Back to complexity. Left to its own, the natural world is already complex. With the information boom and exponentiality of technology, our human-made world is becoming more complex every day. It's true that we have created an enormously complex world for ourselves to live in and operate businesses in. Add to this the pace of change, which is also on an exponential curve. I have heard it said that the pace of change will never be slower than it is today. Buckle up. We are in for quite a ride. It seems that we leaders need to step up our right brain game pretty quick.

Picking up the beauty of a confoundingly complex world,
  seeing it through the eyes of wholeness,
expressing it in art, music, poetry,
allowing it to penetrate us
  as it informs us
  and then moves us to something new from some unexpected connection.
That's the power of right brain thinking.

If that poetic moment is a little too esoteric we can back off a bit. Let's just look at the benefits of right brain thinking to bring that out of the box breakthrough, the one that bursts forth from the box we put ourselves in via left brain thinking. 

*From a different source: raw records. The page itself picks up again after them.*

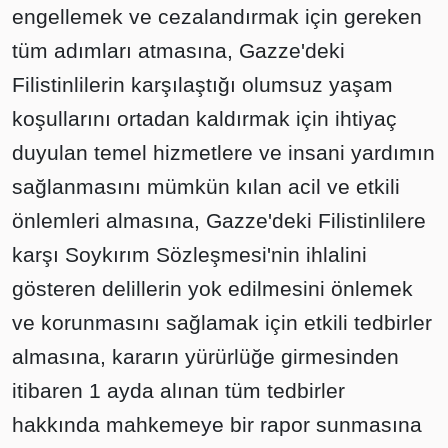
engellemek ve cezalandırmak için gereken
tüm adımları atmasına, Gazze'deki
Filistinlilerin karşılaştığı olumsuz yaşam
koşullarını ortadan kaldırmak için ihtiyaç
duyulan temel hizmetlere ve insani yardımın
sağlanmasını mümkün kılan acil ve etkili
önlemleri almasına, Gazze'deki Filistinlilere
karşı Soykırım Sözleşmesi'nin ihlalini
gösteren delillerin yok edilmesini önlemek
ve korunmasını sağlamak için etkili tedbirler
almasına, kararın yürürlüğe girmesinden
itibaren 1 ayda alınan tüm tedbirler
hakkında mahkemeye bir rapor sunmasına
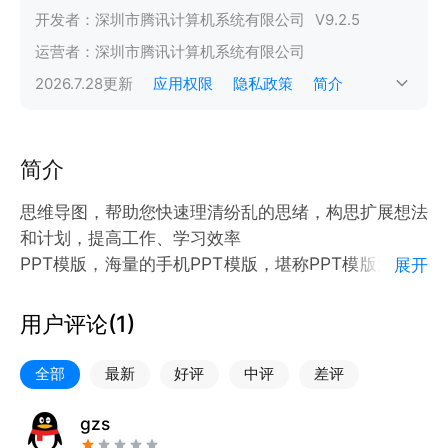
开发者：
深圳市腾讯计算机系统有限公司
V
9.2.5
运营者：
深圳市腾讯计算机系统有限公司
2026.7.28
更新
应用权限
隐私政策
简介
简介
思维导图，帮助您快速理清纷乱的思绪，构思扩展想法
和计划，提高工作、学习效率
PPT模版，海量的手机PPT模版，堪称PPT模版大全，
展开
包含产品策划、企业宣传、招聘简历、佳节庆典、教育
培训教学课件、年终总结、毕业答辩等多分类的PPT模
用户评论(
1
)
全部
最新
好评
中评
差评
gzs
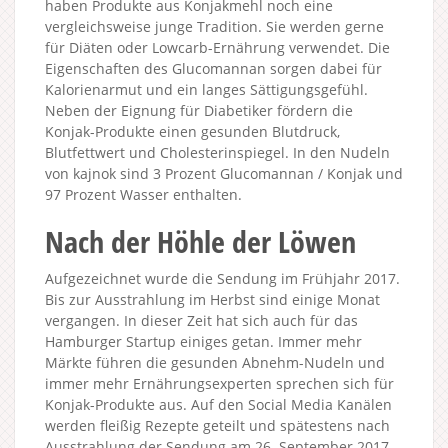
haben Produkte aus Konjakmehl noch eine
vergleichsweise junge Tradition. Sie werden gerne
für Diäten oder Lowcarb-Ernährung verwendet. Die
Eigenschaften des Glucomannan sorgen dabei für
Kalorienarmut und ein langes Sättigungsgefühl.
Neben der Eignung für Diabetiker fördern die
Konjak-Produkte einen gesunden Blutdruck,
Blutfettwert und Cholesterinspiegel. In den Nudeln
von kajnok sind 3 Prozent Glucomannan / Konjak und
97 Prozent Wasser enthalten.
Nach der Höhle der Löwen
Aufgezeichnet wurde die Sendung im Frühjahr 2017.
Bis zur Ausstrahlung im Herbst sind einige Monat
vergangen. In dieser Zeit hat sich auch für das
Hamburger Startup einiges getan. Immer mehr
Märkte führen die gesunden Abnehm-Nudeln und
immer mehr Ernährungsexperten sprechen sich für
Konjak-Produkte aus. Auf den Social Media Kanälen
werden fleißig Rezepte geteilt und spätestens nach
Ausstrahlung der Sendung am 26. September 2017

The power and the benefit of right brain thinking to see the interconnections between related and seemingly unrelated items to inform a brand new option. To witness the smallness of our own thinking and expand our minds to take in more, as much as we possibly can. In short, to work with WHAT IS rather than narrowing it to what we think we can handle. These are the hallmarks of right brain thinking.

Left brain and right brain thinking.

The two together may deliver us to the simplicity on the other side of complexity.